Thursday, July 30, 2009

"Cut the deficit, cut my taxes, but don't spend less."

It now appears the Obama health care proposal is being watered down even as you and I sit in front of our computers. It appears Congress will exempt about 83% of small businesses from compliance with the new law. I’m sure those 83% of small businesses will, in the spirit of true altruism, offer health coverage to their employees anyway, aren’t you?

In the end, the new law may not offer much reform....but maybe that's what Americans think they want right now. It seems government can't get our attention until disaster strikes us and then government has 15 minutes to straighten out the problem or we dump 'em.

Is this a great country or what!

The NYTimes/CBS poll soon to be released, perhaps today, will say:

"Most Americans continue to want the federal government to focus on reducing the budget deficit rather than spending money to stimulate the national economy... Yet at the same time, most oppose some proposed solution for decreasing it."

"Fifty-six percent of respondents said that they were not willing to pay more in taxes in order to reduce the deficit, and nearly as many said they were not willing for the government to provide fewer services in areas such as health care, education and defense spending."http://feeds.feedburner.com/%7Er/PoliticalWire/%7E4/O1I2zsB0cCM

Think about our recent history on health care reform.

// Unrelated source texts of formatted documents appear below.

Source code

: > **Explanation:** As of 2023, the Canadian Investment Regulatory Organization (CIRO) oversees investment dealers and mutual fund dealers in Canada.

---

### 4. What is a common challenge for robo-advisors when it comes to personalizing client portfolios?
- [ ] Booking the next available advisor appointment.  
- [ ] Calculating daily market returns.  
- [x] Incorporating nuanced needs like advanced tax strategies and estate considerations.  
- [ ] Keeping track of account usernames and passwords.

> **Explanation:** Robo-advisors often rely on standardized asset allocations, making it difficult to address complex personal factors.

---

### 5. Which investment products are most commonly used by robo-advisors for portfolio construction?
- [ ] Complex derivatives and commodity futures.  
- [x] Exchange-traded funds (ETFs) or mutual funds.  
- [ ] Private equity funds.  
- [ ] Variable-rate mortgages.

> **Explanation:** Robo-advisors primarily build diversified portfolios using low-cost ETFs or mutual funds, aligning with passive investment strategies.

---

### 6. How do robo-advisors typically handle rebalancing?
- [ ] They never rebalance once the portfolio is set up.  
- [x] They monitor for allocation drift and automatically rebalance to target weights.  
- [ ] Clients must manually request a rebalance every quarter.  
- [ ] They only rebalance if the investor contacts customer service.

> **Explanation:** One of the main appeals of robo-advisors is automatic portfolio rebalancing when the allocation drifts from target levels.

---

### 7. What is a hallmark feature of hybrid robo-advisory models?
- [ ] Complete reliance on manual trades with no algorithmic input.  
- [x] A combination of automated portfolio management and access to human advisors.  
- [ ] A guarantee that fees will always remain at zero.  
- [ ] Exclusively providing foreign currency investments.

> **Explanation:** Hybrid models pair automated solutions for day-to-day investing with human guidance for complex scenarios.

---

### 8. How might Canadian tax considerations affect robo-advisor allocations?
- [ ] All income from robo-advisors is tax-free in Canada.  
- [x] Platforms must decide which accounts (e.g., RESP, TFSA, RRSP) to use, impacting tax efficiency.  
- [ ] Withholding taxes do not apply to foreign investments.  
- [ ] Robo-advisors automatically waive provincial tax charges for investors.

When the Clinton team proposed it, all the stakeholders opposed it and it went down in quick defeat. If the Obama effort at true reform goes down with a watered down version of virtually no changes, that will be another setback. And the Republicans want nothing but the status quo because the “free market will solve everything.”

In the meantime, the American people are seeing their health insurance premiums increase in double digits every year while inflation is an anemic 1.5% to 3%. What sort of civic mindedness thinks that’s a better state of affairs than we would get with the Obama plan?

I don’t know about you but I would gladly pay more in taxes if it would result in bringing my insurance increases down to ….oh, say….8-9% annually (which is itself outrageous).

I fear we are reaching a state of national mindset that will not allow anyone or any institution to govern effectively. It was a great republic at one time. Now it's just overweight and selfish...and demanding more and more for less and less.

1 comment:

Joe Fab said...

How many symptoms must we see before we realize that this country is, as you say, "overweight and selfish" and change our ways? The reaction you describe to health care reform is a cousin of the spoiled attitudes that led Americans to buy houses they can't afford, fail to save, and so on.

Someone needs to get on a rooftop and yell "We are NOT entitled to a life of luxury - we can only have what we can afford!"

Likewise, how many symptoms must we see before we take action on the fact that we are governing ourselves out of our greed, not out of our humanity and common sense? Could there be a more blatant example than to see members of Congress speaking on the floor of what should be one of our most respected institutions and telling us that there is no need to fix health care? No, not for them and not for many other privileged members of our society. But for the vast majority of us, health care doesn't work. Sadly, people are dying as proof of that.

This country IS great when it wants to be and acts on the values we all claim to believe in. We CAN change something, even as monumentally huge and well established as the complex health care system we have now. We need to put the well-being of our fellow Americans above all else -- if it's good enough to campaign on and trick people into voting for you, isn't it good enough to follow through on?

By the way and anecdotally, for the last several years my wife has asked every single doctor and health care worker she has met if they think the US has a good health care system. She asked it neutrally, and every single one has said emphatically "No!" These are the average working people in the system, not the CEOs and influence peddlers who have a profit to maintain by claiming otherwise.